ABOUT THIS EXERCISE ▸
Bring back every record exactly, except for the pictures, which stay out.

* * * * *

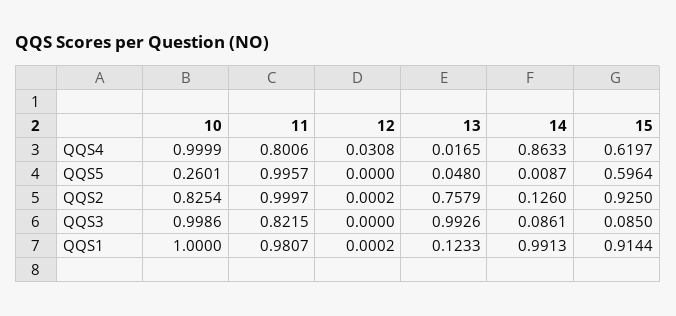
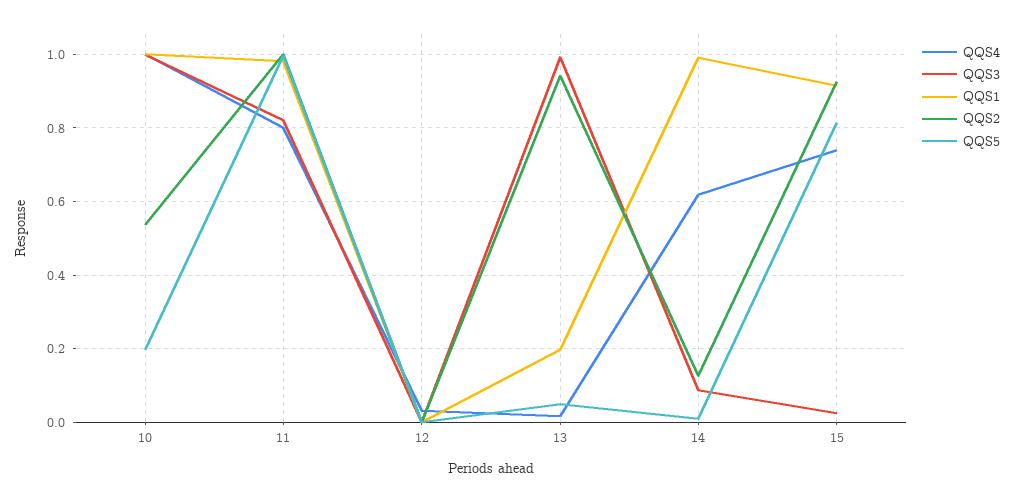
QQS4, 14: 0.8633 -> 0.62
QQS4, 15: 0.6197 -> 0.74
QQS5, 10: 0.2601 -> 0.2
QQS5, 15: 0.5964 -> 0.82
QQS2, 10: 0.8254 -> 0.54
QQS2, 13: 0.7579 -> 0.94
QQS3, 15: 0.085 -> 0.02
QQS1, 13: 0.1233 -> 0.2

* * * * *

YOUR SOLUTION ▸
QQS4, 14: 0.8633 -> 0.62
QQS4, 15: 0.6197 -> 0.74
QQS5, 10: 0.2601 -> 0.2
QQS5, 15: 0.5964 -> 0.82
QQS2, 10: 0.8254 -> 0.54
QQS2, 13: 0.7579 -> 0.94
QQS3, 15: 0.085 -> 0.02
QQS1, 13: 0.1233 -> 0.2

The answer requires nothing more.